Qui se souvient du film vantant le Perlan genevois, dans les années 80? Trop de monde, justement. La caméra balayait une Rade de carte postale, dans un ballet visuel au goût aussi douteux que les produits présentés. Les temps ont changé. Un gros effort a été fait pour améliorer les spécialités du canton. C'est pour le faire savoir que l'Office de la promotion des produits agricoles du canton de Genève (Opage) lance une offensive publicitaire d'envergure: trois visuels, un film et de multiples actions dans les médias suisses pour faire connaître la marque «les vins de Genève». Le coût de cette campagne, assurée par des fonds publics dans le cadre de l'aide à la promotion, est de 1,9 million de francs. Elle durera jusqu'aux derniers mois de 2005.
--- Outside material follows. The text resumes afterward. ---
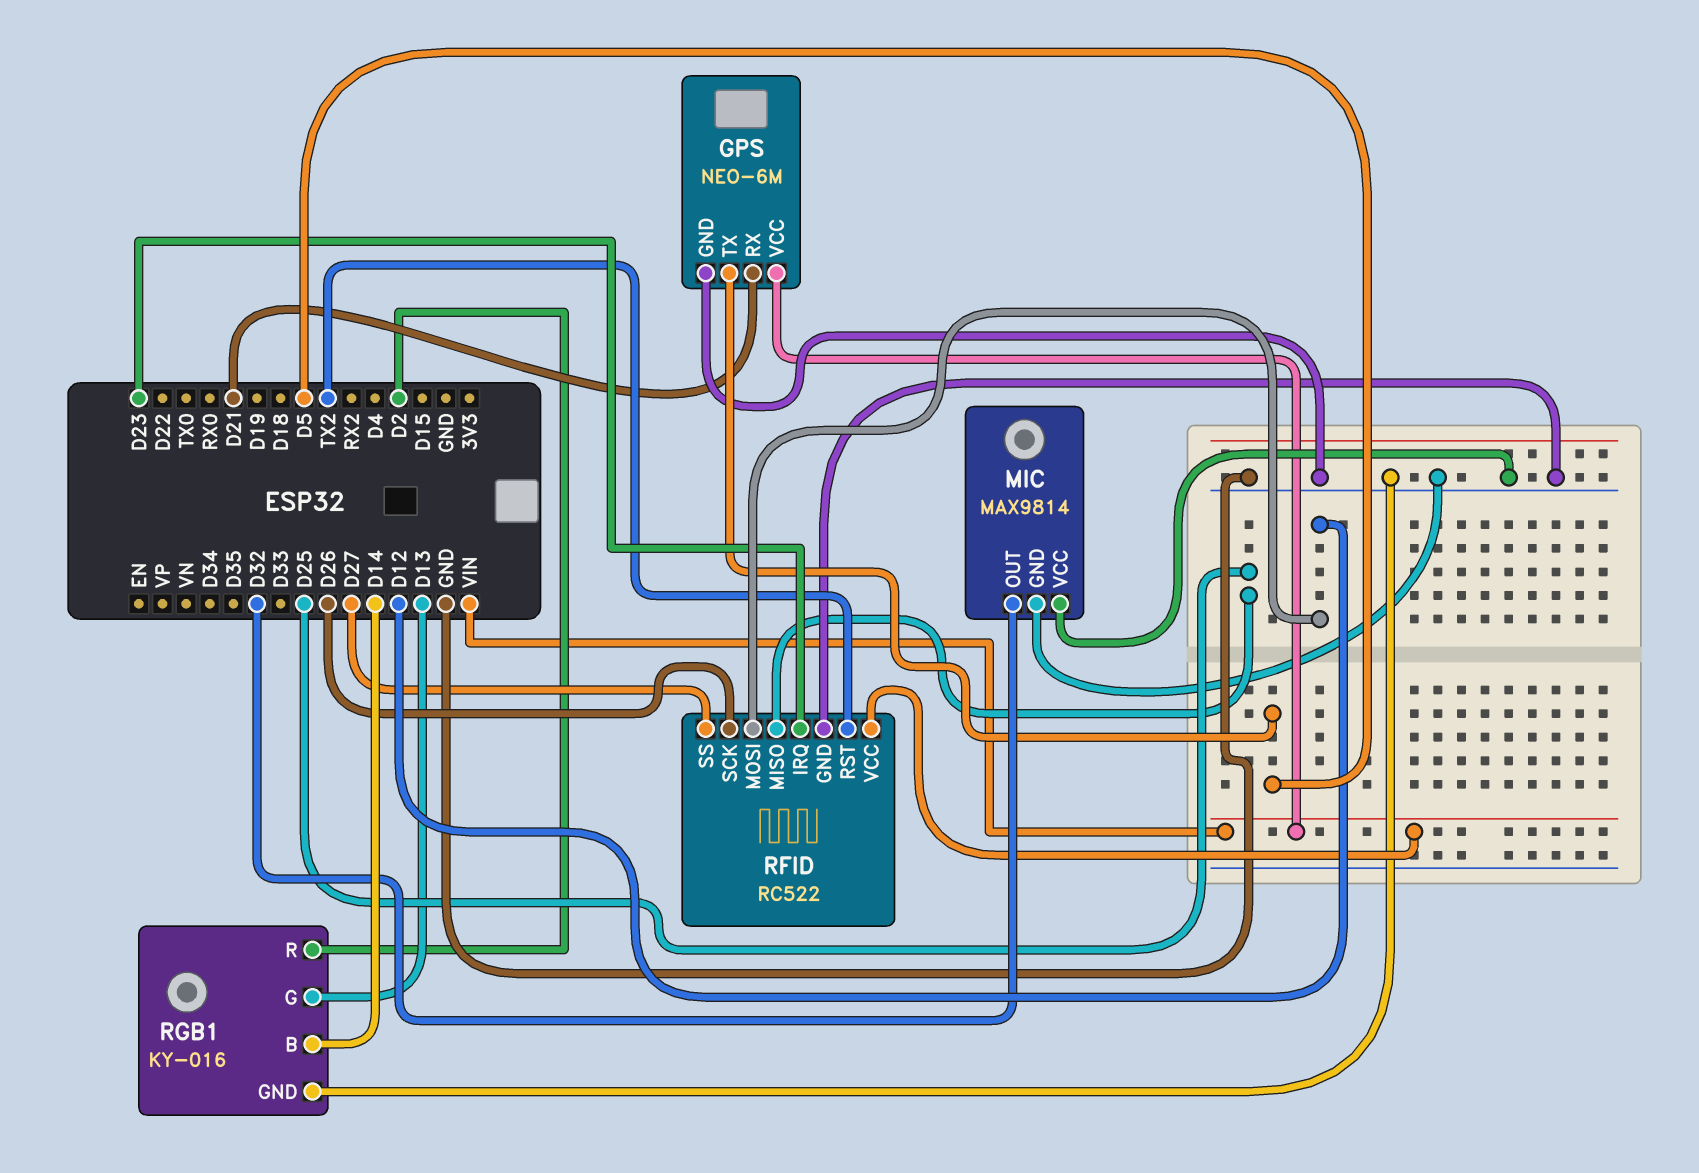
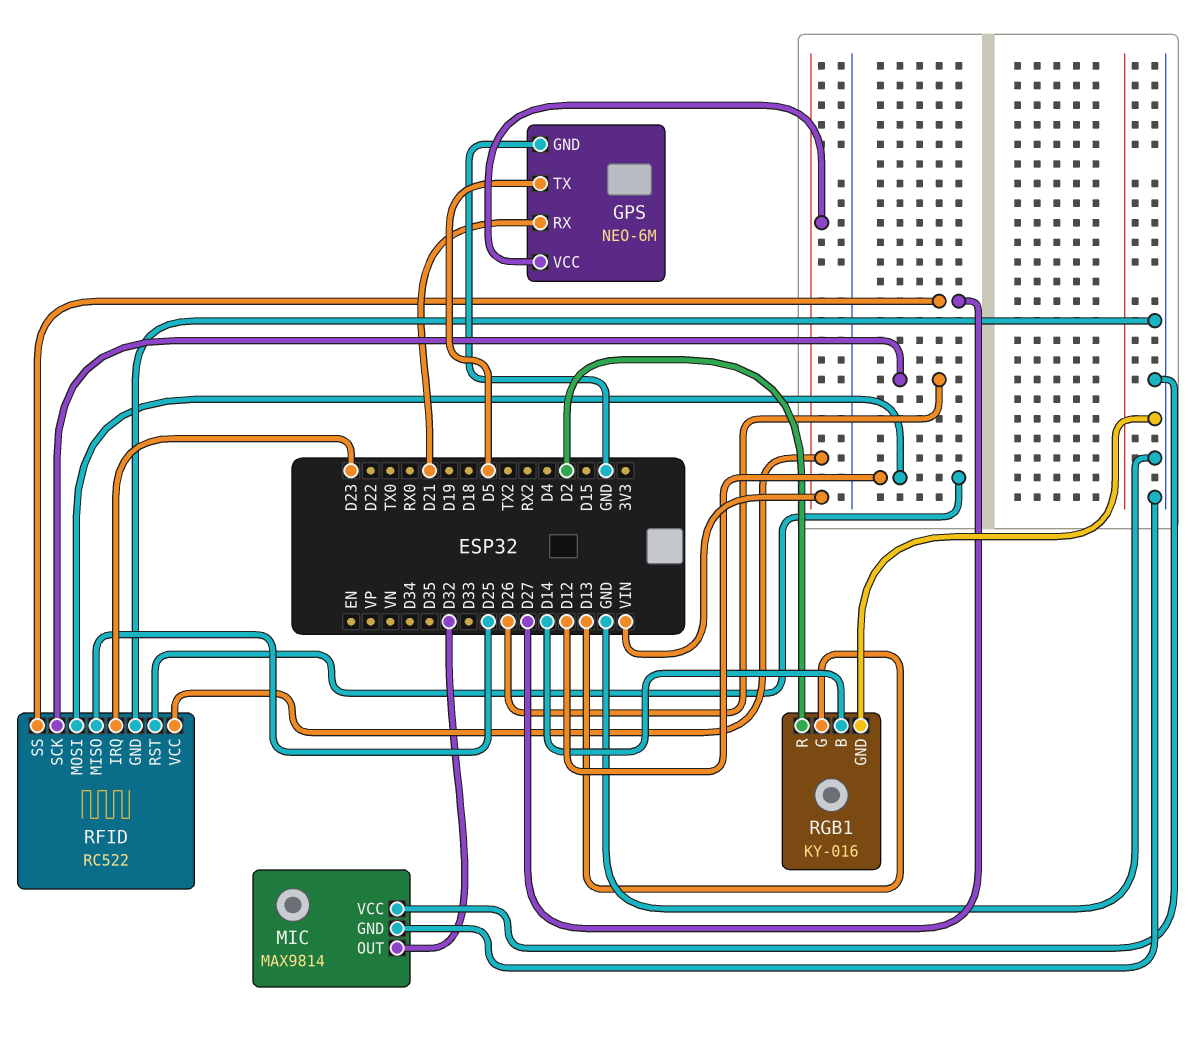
RFID pin RST: TX2 -> D12

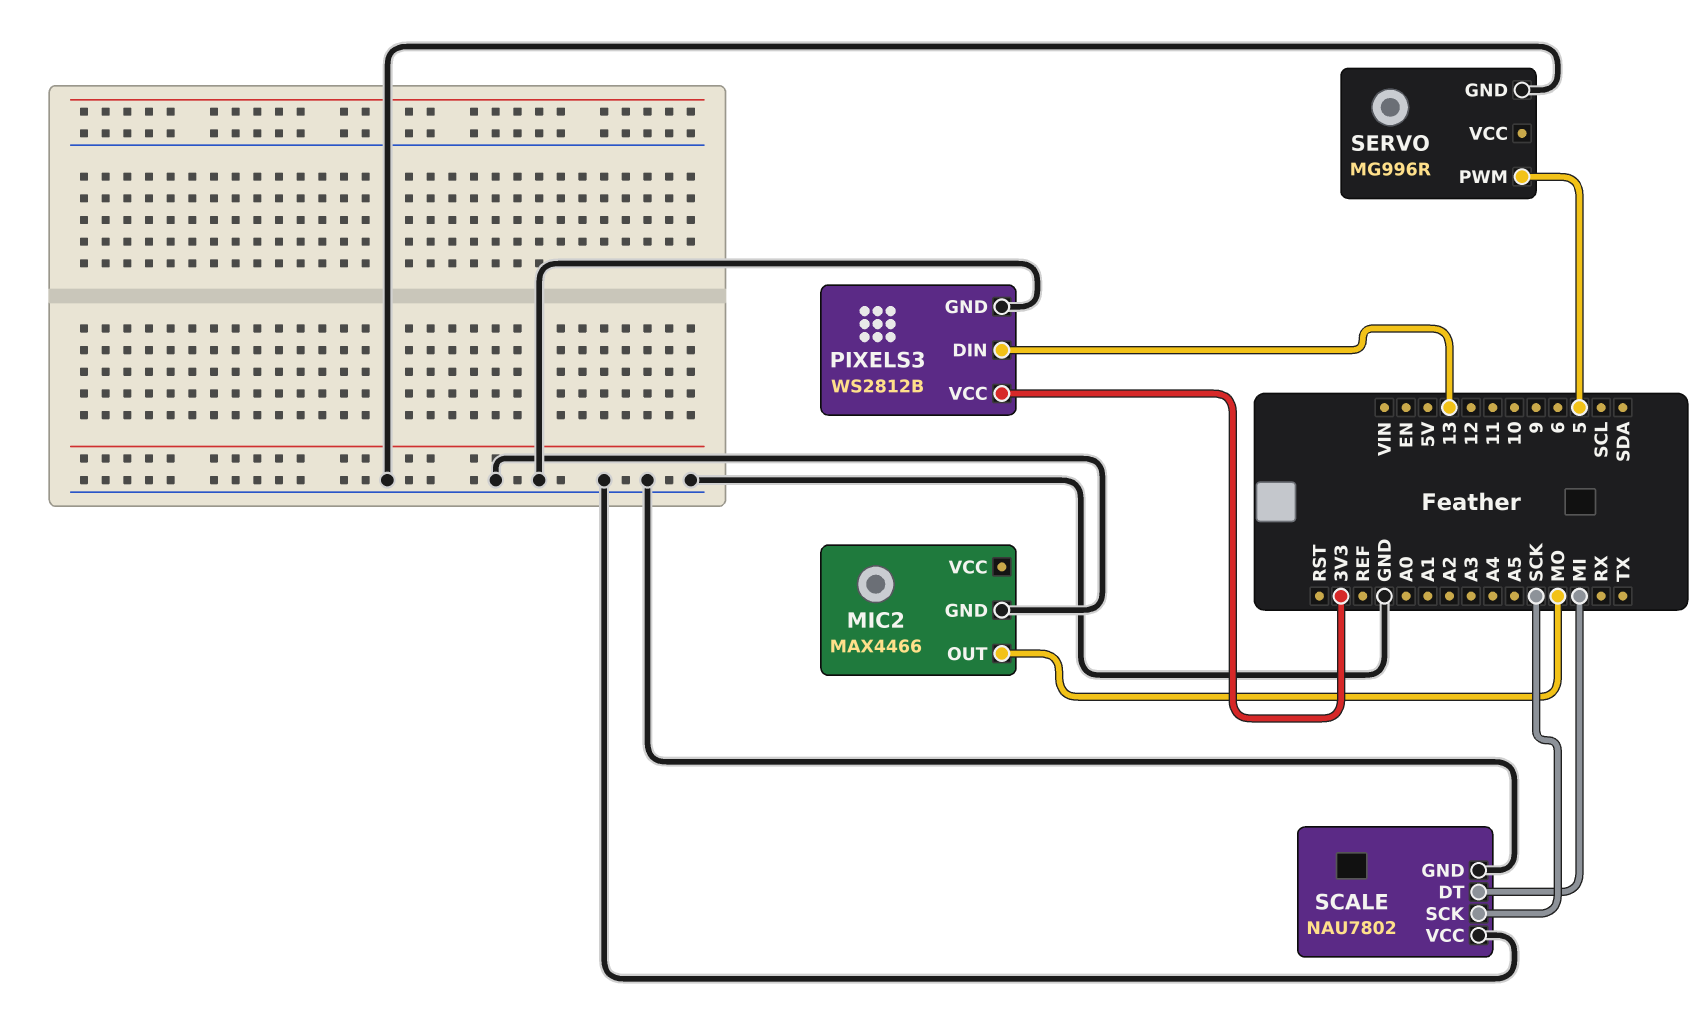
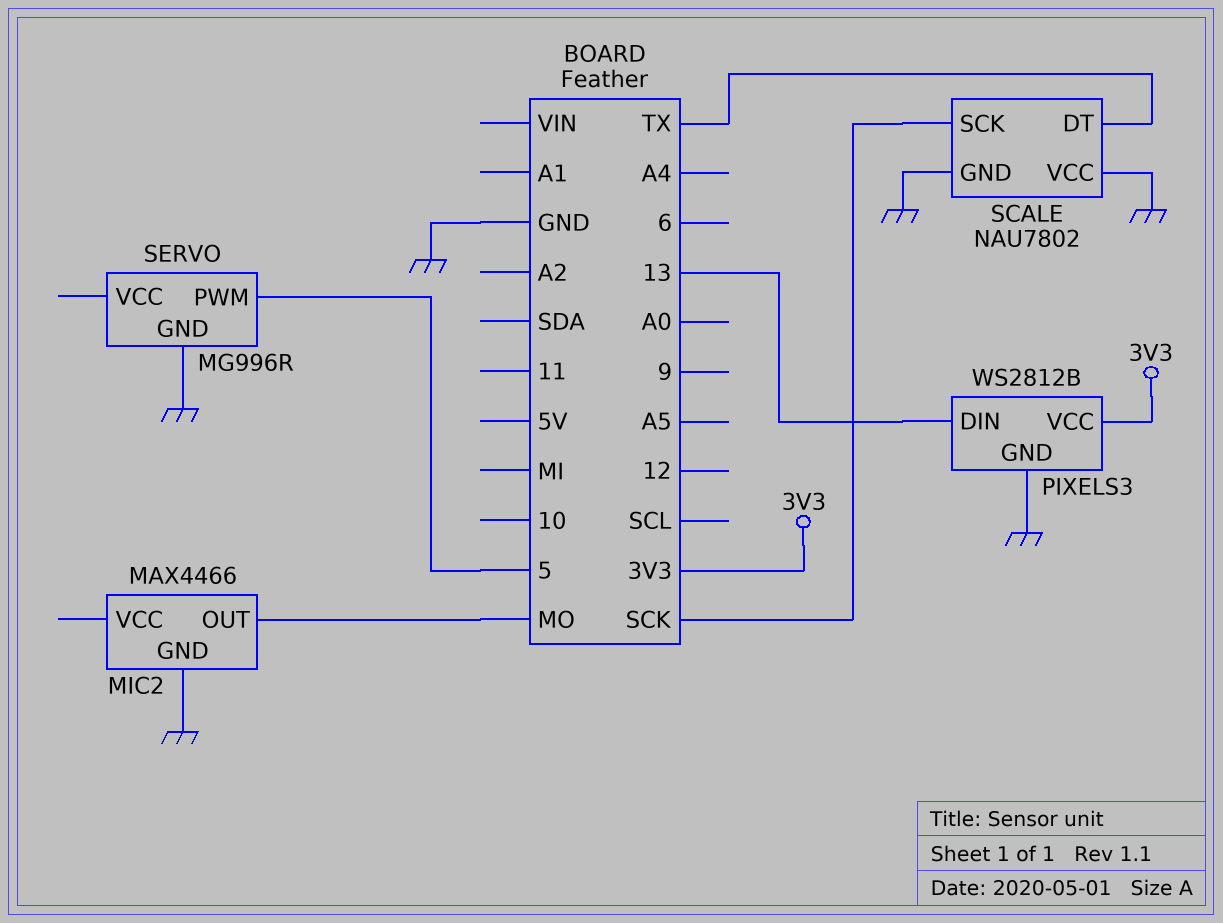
SCALE pin DT: MI -> TX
C'est l'agence McCann Erikson à Genève qui a remporté le mandat. Les affiches jouent sur l'impertinence en mettant en scène des situations prisées par ceux qui n'ont pas la curiosité d'esprit de découvrir les vins genevois. On y voit notamment un couple faisant l'amour dans une position immuable, quelle que soit la saison. «C'est une petite prise de risque, sourit Denis Beausoleil, directeur de l'Opage. Selon une étude, nos produits sont inconnus hors du canton.»

L'effort principal portera sur la Suisse alémanique. Le tout doublé d'actions auprès des faiseurs d'opinion: soirées dans les bars à vin, présence dans des bars branchés, etc. «Lorsque le gourou du style Tyler Brûlé leur aura consacré une chronique, notre mission aura été remplie», plaisante Barbara Rupp, de l'agence McCann Erikson.